Hey... to compensate for DC winding resistance in the input stepdown transformer, you may find that you have a better boost/cut range by running the EQ circuit into a 500-ohm load instead of 600, unless your input transformer has very low DCR (or, if you're not using a stepdown transformer, your source impedance is less than 60 ohms).
I still recommend using a stepdown transformer unless your source impedance is very low--again, less than 60 ohms.
The reason this came to mind is because I was looking at some DCR measurements I made on some transformers in my collection, and it occurred to me that this appears in series with the impedances reflected by the "ideal" transformer. So, the impedance reflected to the secondary would be the source impedance PLUS the primary DCR, divided by the square of the turns ratio, and then in series with the secondary DCR.

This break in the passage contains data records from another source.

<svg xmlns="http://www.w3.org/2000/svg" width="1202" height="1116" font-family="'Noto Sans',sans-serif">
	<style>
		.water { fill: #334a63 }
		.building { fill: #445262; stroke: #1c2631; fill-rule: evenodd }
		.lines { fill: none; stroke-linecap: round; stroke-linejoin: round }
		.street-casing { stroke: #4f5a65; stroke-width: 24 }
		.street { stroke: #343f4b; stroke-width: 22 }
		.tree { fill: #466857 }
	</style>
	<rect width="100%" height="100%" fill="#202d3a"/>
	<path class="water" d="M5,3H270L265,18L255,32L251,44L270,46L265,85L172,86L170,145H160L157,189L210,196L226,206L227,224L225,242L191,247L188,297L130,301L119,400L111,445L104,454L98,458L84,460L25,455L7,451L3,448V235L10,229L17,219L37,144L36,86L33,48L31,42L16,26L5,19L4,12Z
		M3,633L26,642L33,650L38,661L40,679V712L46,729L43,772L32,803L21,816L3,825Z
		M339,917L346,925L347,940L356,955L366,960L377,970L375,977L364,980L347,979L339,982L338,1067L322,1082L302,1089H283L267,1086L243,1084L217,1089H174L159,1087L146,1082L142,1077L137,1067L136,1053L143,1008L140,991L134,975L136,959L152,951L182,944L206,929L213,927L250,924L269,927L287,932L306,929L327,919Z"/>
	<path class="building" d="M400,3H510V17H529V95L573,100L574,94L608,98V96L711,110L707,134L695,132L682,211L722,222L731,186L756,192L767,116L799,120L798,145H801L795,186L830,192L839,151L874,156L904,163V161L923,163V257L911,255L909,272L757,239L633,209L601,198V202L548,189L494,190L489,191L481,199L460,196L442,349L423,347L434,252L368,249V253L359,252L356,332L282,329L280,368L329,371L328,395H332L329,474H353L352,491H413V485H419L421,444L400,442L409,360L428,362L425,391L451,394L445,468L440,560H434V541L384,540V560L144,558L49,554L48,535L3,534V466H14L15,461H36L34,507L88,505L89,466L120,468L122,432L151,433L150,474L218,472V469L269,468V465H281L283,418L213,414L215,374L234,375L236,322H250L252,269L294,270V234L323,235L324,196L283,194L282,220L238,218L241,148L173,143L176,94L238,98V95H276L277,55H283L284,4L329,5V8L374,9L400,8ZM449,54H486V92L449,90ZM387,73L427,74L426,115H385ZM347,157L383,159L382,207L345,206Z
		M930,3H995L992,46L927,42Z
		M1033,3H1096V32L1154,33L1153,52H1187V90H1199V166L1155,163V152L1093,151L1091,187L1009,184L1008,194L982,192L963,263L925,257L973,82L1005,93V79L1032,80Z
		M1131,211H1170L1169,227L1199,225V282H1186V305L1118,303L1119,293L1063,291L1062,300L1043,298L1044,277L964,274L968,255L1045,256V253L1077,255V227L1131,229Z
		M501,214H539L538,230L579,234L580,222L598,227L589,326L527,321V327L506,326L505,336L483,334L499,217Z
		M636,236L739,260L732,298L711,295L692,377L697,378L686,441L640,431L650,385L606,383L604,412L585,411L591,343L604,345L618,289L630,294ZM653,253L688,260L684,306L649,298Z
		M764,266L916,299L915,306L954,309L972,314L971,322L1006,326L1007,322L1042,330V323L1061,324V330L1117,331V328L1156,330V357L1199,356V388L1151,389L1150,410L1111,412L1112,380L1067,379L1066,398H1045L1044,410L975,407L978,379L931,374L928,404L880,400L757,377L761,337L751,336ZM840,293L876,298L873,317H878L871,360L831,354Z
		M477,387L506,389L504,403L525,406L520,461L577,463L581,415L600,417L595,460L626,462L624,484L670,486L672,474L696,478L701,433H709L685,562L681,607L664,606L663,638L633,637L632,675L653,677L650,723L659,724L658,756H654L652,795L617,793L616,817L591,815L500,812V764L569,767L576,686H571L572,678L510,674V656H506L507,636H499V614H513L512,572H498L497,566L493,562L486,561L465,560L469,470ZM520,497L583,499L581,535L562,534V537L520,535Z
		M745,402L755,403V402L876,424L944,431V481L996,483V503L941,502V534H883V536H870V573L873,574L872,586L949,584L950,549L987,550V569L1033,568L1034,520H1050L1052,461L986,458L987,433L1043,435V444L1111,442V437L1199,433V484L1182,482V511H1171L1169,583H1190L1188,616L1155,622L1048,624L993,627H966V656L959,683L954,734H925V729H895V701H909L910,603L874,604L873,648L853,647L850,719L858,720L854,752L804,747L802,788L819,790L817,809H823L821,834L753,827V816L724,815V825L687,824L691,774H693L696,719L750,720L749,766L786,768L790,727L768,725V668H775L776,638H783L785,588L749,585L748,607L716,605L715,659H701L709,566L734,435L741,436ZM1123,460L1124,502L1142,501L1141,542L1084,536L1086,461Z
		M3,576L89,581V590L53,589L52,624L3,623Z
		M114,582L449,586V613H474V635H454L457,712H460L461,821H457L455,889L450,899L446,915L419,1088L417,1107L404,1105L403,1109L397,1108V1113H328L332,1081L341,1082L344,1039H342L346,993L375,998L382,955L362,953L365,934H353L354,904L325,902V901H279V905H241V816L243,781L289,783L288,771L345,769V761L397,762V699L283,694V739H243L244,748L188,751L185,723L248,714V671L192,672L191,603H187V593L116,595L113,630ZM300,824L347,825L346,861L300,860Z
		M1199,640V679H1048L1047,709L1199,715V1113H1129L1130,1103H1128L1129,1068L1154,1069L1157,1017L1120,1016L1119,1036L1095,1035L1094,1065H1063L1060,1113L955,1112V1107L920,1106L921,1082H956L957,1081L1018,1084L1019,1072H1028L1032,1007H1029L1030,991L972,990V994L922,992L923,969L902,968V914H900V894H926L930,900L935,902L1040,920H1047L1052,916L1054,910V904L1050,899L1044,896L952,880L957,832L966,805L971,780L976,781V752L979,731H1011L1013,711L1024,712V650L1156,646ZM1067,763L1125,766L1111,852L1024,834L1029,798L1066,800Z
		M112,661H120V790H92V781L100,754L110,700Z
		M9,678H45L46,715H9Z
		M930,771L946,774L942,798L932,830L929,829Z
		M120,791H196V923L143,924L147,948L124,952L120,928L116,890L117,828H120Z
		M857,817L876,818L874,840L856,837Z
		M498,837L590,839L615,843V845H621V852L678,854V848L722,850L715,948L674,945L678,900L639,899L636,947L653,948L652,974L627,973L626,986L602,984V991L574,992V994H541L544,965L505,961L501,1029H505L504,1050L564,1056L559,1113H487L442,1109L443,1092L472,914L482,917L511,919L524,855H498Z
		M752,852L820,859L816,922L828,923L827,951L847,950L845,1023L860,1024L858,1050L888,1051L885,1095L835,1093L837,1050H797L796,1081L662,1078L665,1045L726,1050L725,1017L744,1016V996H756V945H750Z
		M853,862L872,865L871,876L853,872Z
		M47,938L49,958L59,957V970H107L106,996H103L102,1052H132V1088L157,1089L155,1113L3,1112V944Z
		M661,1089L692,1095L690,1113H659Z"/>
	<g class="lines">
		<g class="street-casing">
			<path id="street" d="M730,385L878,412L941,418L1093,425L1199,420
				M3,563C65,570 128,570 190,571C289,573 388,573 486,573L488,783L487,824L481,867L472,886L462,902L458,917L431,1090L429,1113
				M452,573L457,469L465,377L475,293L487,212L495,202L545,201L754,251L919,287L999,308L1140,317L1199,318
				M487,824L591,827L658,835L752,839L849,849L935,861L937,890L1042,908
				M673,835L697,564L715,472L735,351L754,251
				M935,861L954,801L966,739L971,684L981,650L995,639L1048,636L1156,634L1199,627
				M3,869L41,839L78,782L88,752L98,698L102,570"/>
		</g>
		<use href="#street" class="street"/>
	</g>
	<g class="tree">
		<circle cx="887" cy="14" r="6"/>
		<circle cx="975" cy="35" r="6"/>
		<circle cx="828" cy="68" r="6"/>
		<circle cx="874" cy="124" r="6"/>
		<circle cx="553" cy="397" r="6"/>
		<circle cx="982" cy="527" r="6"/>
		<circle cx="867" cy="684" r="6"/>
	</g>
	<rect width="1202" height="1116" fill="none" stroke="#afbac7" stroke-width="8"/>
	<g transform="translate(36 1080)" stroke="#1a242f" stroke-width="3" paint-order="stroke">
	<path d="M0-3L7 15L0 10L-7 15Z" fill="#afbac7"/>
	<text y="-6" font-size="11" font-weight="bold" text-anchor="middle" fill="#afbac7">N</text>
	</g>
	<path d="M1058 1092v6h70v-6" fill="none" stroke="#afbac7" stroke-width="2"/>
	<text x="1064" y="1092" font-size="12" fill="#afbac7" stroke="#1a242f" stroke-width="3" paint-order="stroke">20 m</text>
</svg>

So, say your source impedance is 1K (pretty common for "semi-pro" equipment). Suppose the DCR of your windings is 200 ohms for your primary and 40 ohms for the secondary. The 1K source impedance plus the primary DCR would be reflected to the secondary as 1200/16 = 75, in series with the DCR of the secondary = 75 + 40, or 115 ohms. That's quite a bit higher than the 60 ohm figure that you'd expect from an ideal transformer with no copper loss. And then when you add in the real-world DC resistance of the inductors in the filter circuits, your maximum boost is only about 8dB instead of 10. Changing the output load from 600 to 500 brings the differential between flat and boost to 9.5dB, which is much closer to where it should be.
The resistor values in the attenuator network could be adjusted to compensate for this. But calculating them in the first place was a very tedious exercise that I don't intend to repeat anytime soon, so changing the output load to 500 ohms is the solution I intend to use. It only increases the insertion loss by about 1.5dB.